I'm equally excited and saddened to announce today that I have decided to leave my role as Crosscut's managing editor. Over the next month or so, I'll be winding down my time here and working with Crosscut to find a replacement tech editor. I have no doubt that they will quickly find an outstanding candidate to fill that position. (You can learn more about it here.)
I consider myself very lucky to have spent the last four years working with Crosscut's talented team of writers and editors, both past and present, as well as our dedicated board of directors. Their views fall across the spectrum (as they should), but their dedication is inspiring and their motives are clear: To help create and maintain the kind of Northwest they'd like to be a part of.
If the future of our region were decided by their collective wisdom about what this place has been and their vision of what it might become, we would be very lucky indeed.
Which brings me to a slight confession: Much of my time here, across the many hundreds of stories and two web redesigns I've worked on, has been a protracted experiment in civics and journalism. Like many of you, I believe that a well-informed public is the key to solving the great civic challenges of our time. As a digital native, I have been excited to see how Crosscut's online presence and growing social media networks can help facilitate stronger in-person organizing.
That's why I worked with our team to found Crosscut's Community Idea Lab last spring, a new kind of journalism that coalesces communities around seemingly intractable local problems.
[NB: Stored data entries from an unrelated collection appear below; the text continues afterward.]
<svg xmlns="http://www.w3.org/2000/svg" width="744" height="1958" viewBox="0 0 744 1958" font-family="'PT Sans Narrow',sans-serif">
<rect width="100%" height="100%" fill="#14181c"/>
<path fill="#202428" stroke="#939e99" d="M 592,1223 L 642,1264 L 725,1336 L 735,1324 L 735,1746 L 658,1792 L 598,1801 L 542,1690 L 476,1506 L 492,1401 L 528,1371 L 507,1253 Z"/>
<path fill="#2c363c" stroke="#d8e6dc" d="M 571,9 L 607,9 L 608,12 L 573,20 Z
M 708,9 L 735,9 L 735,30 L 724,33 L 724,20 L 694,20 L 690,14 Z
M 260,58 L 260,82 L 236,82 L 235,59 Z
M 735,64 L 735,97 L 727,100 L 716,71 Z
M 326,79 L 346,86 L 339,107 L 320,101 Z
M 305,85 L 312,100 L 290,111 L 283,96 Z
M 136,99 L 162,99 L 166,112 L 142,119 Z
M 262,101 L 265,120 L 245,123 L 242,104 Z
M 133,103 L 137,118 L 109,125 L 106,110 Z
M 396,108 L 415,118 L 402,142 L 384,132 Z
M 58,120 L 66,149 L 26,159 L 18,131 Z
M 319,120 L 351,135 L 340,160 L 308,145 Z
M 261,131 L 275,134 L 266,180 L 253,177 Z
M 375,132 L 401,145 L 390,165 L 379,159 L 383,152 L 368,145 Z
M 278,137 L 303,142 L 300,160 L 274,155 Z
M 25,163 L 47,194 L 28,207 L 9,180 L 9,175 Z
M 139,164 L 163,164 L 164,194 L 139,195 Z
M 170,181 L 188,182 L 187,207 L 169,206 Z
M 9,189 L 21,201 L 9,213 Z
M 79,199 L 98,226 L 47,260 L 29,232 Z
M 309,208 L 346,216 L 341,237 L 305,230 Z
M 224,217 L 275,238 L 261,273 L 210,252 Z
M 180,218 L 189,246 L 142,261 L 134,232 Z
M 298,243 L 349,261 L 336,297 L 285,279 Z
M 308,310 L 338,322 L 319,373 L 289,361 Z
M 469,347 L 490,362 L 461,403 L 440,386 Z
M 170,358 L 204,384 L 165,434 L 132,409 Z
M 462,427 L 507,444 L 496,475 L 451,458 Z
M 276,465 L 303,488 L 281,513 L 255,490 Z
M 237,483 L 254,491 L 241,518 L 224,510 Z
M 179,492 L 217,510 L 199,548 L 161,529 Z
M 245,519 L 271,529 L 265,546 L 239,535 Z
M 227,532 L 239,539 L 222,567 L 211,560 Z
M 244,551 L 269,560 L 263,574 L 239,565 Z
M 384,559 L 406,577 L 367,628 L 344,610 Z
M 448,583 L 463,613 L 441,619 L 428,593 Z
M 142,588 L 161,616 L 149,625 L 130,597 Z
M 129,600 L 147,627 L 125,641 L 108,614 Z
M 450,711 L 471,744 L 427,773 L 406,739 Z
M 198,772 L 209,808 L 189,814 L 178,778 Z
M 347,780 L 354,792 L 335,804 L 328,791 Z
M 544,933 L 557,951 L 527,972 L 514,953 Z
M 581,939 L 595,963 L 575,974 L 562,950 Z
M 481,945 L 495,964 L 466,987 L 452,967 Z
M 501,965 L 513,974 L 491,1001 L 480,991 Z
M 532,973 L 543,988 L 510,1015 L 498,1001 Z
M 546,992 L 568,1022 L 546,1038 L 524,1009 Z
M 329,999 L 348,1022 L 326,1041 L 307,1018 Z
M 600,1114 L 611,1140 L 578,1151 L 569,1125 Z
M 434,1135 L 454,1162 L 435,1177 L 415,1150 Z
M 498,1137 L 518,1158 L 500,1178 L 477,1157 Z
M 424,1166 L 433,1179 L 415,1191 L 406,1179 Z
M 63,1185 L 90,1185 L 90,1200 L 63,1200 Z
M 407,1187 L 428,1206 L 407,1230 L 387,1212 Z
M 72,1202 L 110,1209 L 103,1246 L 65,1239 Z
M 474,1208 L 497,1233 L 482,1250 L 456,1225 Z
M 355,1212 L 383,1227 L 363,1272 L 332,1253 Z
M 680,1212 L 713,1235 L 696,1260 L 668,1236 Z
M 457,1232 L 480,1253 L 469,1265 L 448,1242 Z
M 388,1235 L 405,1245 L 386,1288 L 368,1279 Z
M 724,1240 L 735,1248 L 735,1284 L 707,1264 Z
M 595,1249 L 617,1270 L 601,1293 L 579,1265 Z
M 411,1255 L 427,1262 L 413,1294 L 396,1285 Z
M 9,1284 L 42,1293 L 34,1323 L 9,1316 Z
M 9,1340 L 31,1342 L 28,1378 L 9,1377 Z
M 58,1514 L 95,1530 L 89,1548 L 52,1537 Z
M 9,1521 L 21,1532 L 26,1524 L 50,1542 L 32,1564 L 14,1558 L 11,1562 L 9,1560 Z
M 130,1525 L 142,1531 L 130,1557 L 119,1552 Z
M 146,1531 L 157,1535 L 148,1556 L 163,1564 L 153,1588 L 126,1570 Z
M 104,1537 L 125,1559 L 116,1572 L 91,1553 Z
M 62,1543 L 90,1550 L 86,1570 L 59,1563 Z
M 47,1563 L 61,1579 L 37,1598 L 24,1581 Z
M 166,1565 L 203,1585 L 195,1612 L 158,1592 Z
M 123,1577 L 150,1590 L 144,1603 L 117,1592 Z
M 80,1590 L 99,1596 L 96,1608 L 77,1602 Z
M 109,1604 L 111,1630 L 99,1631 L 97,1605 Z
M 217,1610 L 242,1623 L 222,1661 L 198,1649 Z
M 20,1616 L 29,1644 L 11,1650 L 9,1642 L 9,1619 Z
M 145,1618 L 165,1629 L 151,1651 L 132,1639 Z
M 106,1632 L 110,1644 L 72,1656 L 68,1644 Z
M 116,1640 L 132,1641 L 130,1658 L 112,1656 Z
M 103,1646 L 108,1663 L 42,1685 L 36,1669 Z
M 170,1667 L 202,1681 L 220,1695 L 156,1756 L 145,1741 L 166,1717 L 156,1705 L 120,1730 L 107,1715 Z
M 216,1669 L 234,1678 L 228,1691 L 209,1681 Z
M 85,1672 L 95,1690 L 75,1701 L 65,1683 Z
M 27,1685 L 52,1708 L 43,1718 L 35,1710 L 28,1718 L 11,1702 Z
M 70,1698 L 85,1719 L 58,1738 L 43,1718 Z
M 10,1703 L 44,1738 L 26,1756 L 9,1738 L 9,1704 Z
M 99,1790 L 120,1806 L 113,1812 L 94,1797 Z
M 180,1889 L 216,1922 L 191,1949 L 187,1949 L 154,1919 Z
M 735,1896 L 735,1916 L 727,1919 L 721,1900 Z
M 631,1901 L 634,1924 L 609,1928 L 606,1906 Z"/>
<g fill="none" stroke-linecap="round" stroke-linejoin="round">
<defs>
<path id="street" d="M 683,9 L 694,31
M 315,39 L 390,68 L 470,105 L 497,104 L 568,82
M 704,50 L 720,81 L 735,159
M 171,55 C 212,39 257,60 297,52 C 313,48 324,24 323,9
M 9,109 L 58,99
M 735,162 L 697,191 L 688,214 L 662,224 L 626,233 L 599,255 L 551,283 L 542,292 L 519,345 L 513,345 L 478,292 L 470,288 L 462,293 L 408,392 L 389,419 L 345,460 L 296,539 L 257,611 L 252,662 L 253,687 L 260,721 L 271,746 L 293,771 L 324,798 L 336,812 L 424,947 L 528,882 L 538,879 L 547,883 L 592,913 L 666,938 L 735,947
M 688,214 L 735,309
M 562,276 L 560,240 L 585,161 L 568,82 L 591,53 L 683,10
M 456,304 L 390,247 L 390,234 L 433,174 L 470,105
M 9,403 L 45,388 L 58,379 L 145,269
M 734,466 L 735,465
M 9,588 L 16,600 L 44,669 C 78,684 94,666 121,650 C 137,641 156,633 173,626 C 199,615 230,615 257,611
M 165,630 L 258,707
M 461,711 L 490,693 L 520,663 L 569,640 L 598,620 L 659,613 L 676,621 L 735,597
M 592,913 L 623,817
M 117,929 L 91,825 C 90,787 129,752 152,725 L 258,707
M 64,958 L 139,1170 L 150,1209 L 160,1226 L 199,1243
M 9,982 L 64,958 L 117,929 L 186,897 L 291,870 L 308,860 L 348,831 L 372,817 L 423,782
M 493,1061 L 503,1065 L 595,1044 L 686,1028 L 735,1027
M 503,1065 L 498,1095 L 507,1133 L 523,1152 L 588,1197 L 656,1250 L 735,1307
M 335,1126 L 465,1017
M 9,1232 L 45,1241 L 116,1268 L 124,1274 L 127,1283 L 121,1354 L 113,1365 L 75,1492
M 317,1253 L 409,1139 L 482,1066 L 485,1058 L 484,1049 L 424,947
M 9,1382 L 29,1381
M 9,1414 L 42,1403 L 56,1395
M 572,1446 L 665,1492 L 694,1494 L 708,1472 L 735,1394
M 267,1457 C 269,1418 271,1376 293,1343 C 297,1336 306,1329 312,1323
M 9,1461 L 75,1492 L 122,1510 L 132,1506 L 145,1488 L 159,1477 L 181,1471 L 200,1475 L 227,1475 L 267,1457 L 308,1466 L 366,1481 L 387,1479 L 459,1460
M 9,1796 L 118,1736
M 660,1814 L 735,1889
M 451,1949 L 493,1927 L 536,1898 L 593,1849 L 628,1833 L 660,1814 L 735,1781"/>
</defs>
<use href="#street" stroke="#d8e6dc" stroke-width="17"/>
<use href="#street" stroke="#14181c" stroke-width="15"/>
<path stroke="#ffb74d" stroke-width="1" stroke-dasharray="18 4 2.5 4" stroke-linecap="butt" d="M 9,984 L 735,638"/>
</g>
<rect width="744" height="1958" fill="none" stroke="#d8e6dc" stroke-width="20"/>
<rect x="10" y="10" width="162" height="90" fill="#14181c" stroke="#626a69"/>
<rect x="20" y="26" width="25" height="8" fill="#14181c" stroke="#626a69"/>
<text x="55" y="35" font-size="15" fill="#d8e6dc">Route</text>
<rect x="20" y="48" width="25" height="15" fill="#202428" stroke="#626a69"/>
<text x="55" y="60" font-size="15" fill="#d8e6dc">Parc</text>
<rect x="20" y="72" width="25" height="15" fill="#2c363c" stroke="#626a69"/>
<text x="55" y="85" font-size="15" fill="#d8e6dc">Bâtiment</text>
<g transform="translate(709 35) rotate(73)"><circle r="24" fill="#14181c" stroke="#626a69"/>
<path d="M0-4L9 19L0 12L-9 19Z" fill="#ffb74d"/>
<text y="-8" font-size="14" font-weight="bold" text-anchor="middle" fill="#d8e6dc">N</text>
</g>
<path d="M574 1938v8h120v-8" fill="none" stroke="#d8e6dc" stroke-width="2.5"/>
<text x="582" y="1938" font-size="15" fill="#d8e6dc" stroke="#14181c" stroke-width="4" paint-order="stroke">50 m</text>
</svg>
It is also the motivation behind The Scenario, a role-playing game I created with the World Affairs Council, the Impact HUB and the Seattle Globalist to increase awareness of global issues and help attendees think through and connect around future Northwest scenarios.
I have been lucky to have been mentored and supported in these pursuits by a series of visionary leaders, including founder David Brewster, our former publisher Greg Shaw, and our current editor-in-chief Mary Bruno.
But I also believe that much of journalism has been remiss in its transition to digital.
As a whole, we have dragged our feet rather than adapting quickly enough to this new connected world. The pressure to make online content free has squeezed parts of our industry nearly to breaking. By extension, you, our readers, have been hurt as well. The news now is less thorough, less perceptive than it once was, scrapped together with less time and fewer dollars.
Thanks to your support, non-profit news organizations like Crosscut and KUOW and KPLU have escaped much of that, but not all.
The upside of this is that, in a field that has long left the "business side" for someone else to deal with, Crosscut has grown savvier and smarter — more willing to innovate and less risk averse. Growing our dedicated community of members, building a calendar of events, developing relevant partnerships and sponsorships — I have been proud to help Crosscut develop these new revenue streams.
But let's get to the point — the why of the leaving ritual.
Over the last few months, I've been spending my nights and weekends working with a talented young team on a media venture that will look at the social, economic and strategic implications of how technology is changing our world. I leave now to give it my full attention. I'll let you know more about it in the coming months.
Until then, a huge thanks to all of our readers for your continued support, earnest feedback and willingness to read longer stories. As I recently told a Crosscut editorial intern who asked why our stories are longer than other local news organizations, "We believe that our readers are smart; that they want to understand not just the day's news, but what it means for the region as whole. And we intend to keep giving that to them."
I'm counting on all of you to keep demanding it.